On Tuesday (October 18), the international gold price of rose slightly. After the domestic gold price fell across the board yesterday, the gold prices in some gold stores began to rise slightly today, and half of the gold stores remained unchanged. Except for Lao Fengxiang and Zhou Dasheng gold, the gold price remained below 500 yuan per gram. This is the gold price announced by the official website of the gold shop today.

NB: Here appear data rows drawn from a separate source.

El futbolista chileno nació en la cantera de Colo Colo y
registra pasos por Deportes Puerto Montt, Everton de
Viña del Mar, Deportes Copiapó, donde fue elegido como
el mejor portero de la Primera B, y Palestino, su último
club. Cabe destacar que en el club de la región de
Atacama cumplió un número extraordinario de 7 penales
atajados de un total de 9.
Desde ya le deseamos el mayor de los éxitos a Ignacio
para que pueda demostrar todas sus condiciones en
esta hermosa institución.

It is for reference only:
Gold store quote | Today's gold price | Unit | Change range | rise and fall | ||||
Laomiao Gold price | 496 | yuan/gram | 1 | 1 | rise | |||
6fung Gold price | 497 | yuan/g | 0 | flat | ||||
Zhou Dafu gold price | 499 | yuan/g | 2 | rise | ||||
Saturday blessed gold price | 498 | yuan/gram | 0 | 0 | flat | |||
gold supreme gold price | 497 | yuan/g | 0 | flat | ||||
Lao Fengxiang gold price | 502 | yuan/g | 0 | flat | html ml11 | |||
Thao Acer Gold price | 499 | yuan/g | 2 | 2 | rise | |||
weekly Shengsheng Gold price | 496 0 | yuan/g | 2 | 0 rise | ||||
vegetable 10 gold price | 489 | yuan/g | 0 | 0 | flat | |||
weekly dasheng gold price | 508 | yuan/g | 0 | 0 | flat |
Beijing time 15:18, spot gold rose 0.18% to 1653.07 USD/oz; USD index fell 0.04% to 112.052. Stephen Innes, managing partner of
SPI Asset Management, said that Federal tough remarks are still affecting gold. "We need to see a sharp decline in (USD) to generate a huge motivation to drive gold higher." The latest data from
CME Group showed that the open contracts in overnight COMEX gold futures market decreased by about 4,200 lots, ending the previous three consecutive days of increase; trading volume decreased for two consecutive trading days, with a drop of about 43,400 lots. Open contracts and trading volume decreased, gold prices gave up most of the rise in the day, and short-term prices were expected to turn down at any time.
Fed officials acknowledged that the initial rate hike of was too slow to catch up in recent months as the economy rebounded from the pandemic-induced downturn. However, inflation pressure still has no turning point. Despite the drop in energy prices in September, rents rose and services prices rose particularly fast, suggesting inflation could drive wages higher.
Gold may restart its decline at any time as the Federal Reserve hawk bets soar. According to the latest data from the CME Group's "Feder Watch" tool, the probability of the Fed raising interest rates for the fourth consecutive time in November is 96.5%.
Societe Generale is pessimistic about gold's movement over a longer period of time: "In the past, we have observed that gold seems to be closely related to three factors - US real interest rates, US dollar and ETF capital flows. However, gold prices are still quite high compared to the theoretical value generated by our model. If real interest rates remain high for the foreseeable future, then one of the assets most likely to face pressure is gold.”
It is easy to think that since the Fed was lagging behind the curve at first, it should now surprise investors in another direction: Announce unexpected radical tightening policies, guiding the market for inflation expectations quickly declined, and lower policy interest rates in due course after completing the task. The problem with
is that this approach is almost certain to have a hard landing in the economy. Worse, any economy encounters such setbacks can be very bad. The Fed needs to worry about the vulnerability that has not yet been expected in the financial system, which has become accustomed to almost zero credit costs year after year.
gold prices maintain a rebound momentum above the $1,650 mark, but gold prices may remain within a certain range until buyers regain the $1,670 mark. The weakening of the dollar continues to support gold prices.